Exhortation sur sainte Thérèse: le don de la confiance, une conquête et un combat

C’est la septième exhortation apostolique de son pontificat, la première consacrée à une sainte. Non des moindres, la patronne de la France et des missions. Le Pape François consacre sa dernière exhortation à la figure spirituelle de Thérèse de Lisieux. Intitulée «C’est la confiance», elle est parue dimanche 15 octobre, à l'orée de la semaine missionnaire mondiale, en la mémoire liturgique d’une autre grande carmélite, sainte Thérèse d’Avila.

Entretien réalisé par Delphine Allaire - Cité du Vatican

En 27 pages en français, le Pape ausculte avec tendresse tout le génie spirituel et théologique de sainte Thérèse de l'Enfant-Jésus, qu’il qualifie de synthétique et d’essentiel. Une sainte mystique et docteur de l’Église que le Pape François chérit particulièrement. Il avait souhaité que les reliques de la carmélite française ainsi que celles de ses parents Zélie et Louis canonisés en octobre 2015, il y a huit ans, soient présentes place Saint-Pierre lors de l’audience générale, en juin dernier. François délivrait un cycle de catéchèses sur le zèle apostolique et missionnaire, donnant Thérèse en exemple. 

L’écrivain français Jean de Saint-Chéron a publié en début d’année chez Grasset l’essai biographique «Éloge d’une guerrière» au sujet de Thérèse de Lisieux, à paraître en 2024 à la Librairie éditrice vaticane (LEV) en italien. Entretien.
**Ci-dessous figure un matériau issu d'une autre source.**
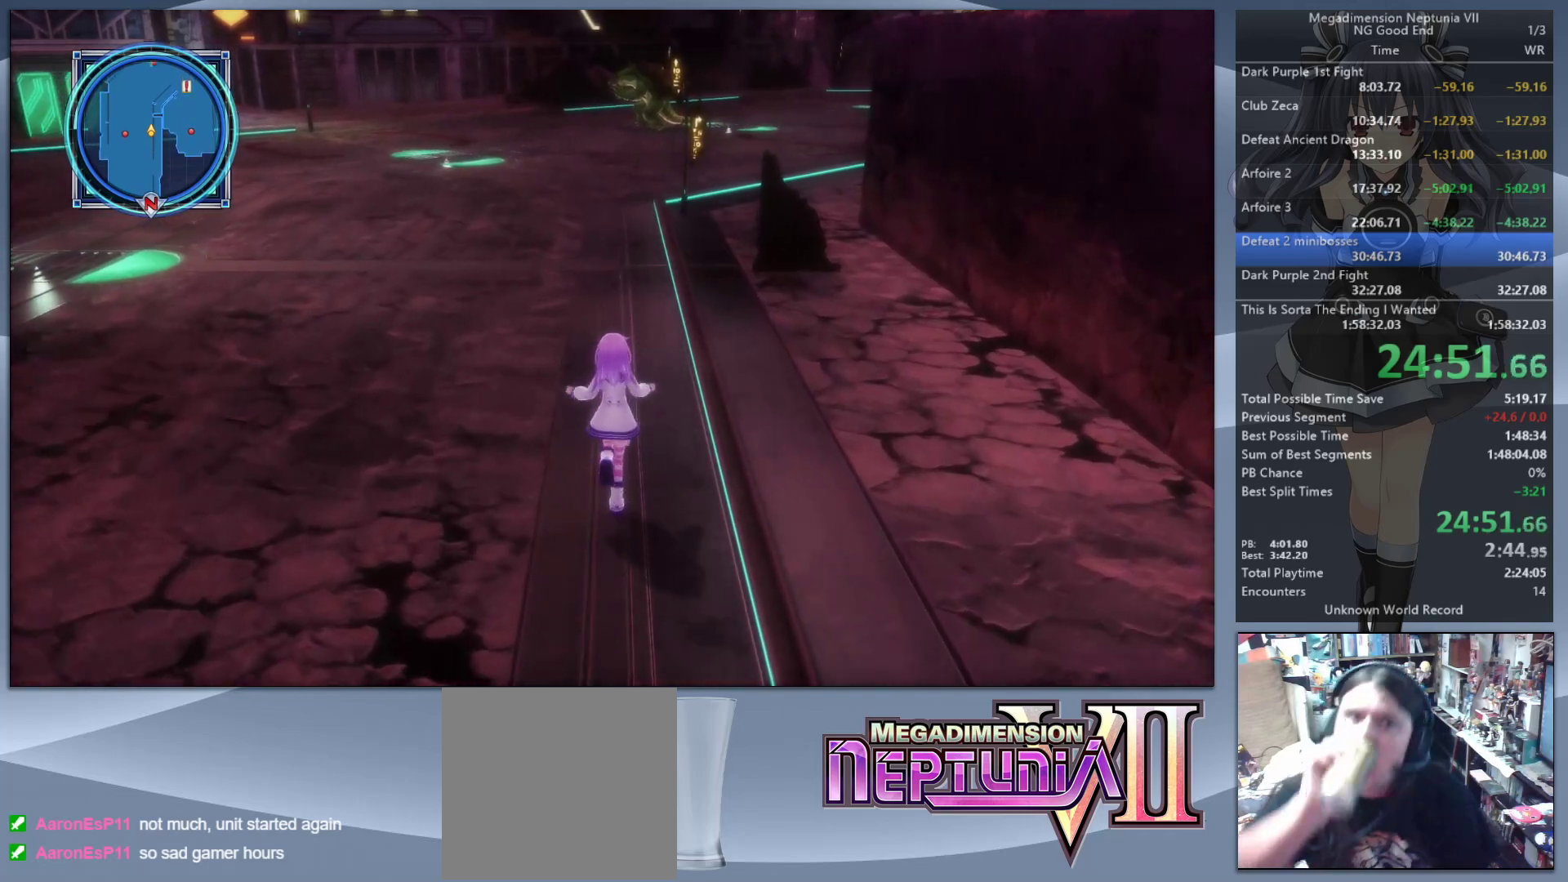
{"dt_ms": 500, "buttons": [], "left_stick": "up", "right_stick": "center", "events": []}
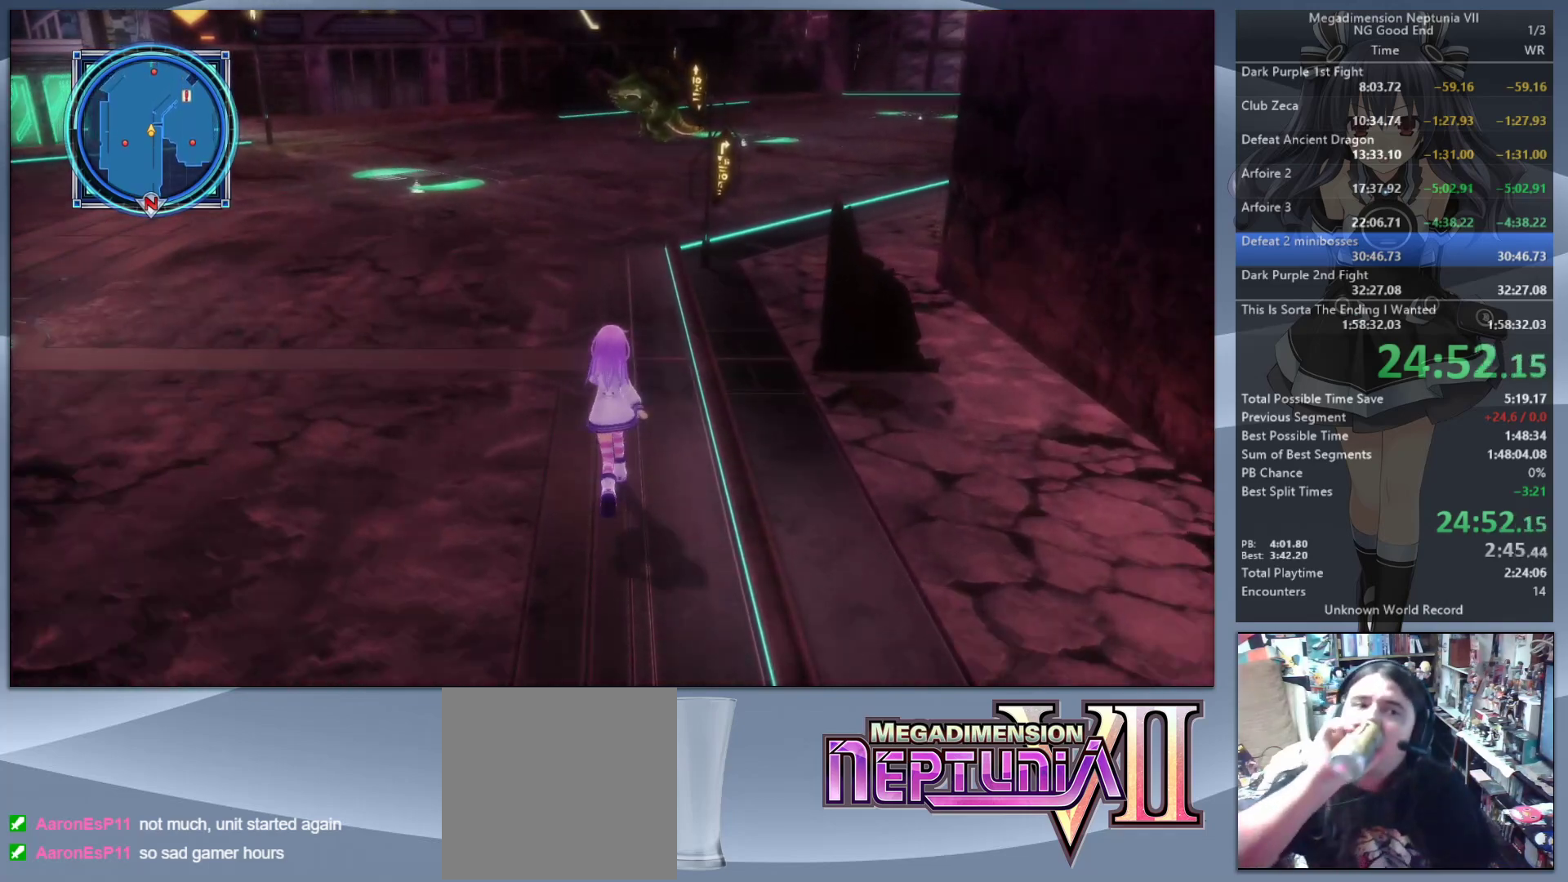
{"dt_ms": 500, "buttons": [], "left_stick": "up", "right_stick": "center", "events": []}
Entretien avec l'écrivain Jean de Saint-Chéron

L'exhortation apostolique porte sur la confiance. Quelle est selon vous la puissance de cette disposition de cœur et d'esprit chez Thérèse de l'Enfant-Jésus?

Elle a déployé son génie théologique propre dans un contexte particulier qui est celui de la France à la fin du XIXᵉ siècle. Elle s'est battue contre elle-même, contre son incapacité à se faire confiance, mais aussi contre la fausse idée de Dieu qui circulait dans beaucoup de catéchismes à la fin du XIXᵉ siècle.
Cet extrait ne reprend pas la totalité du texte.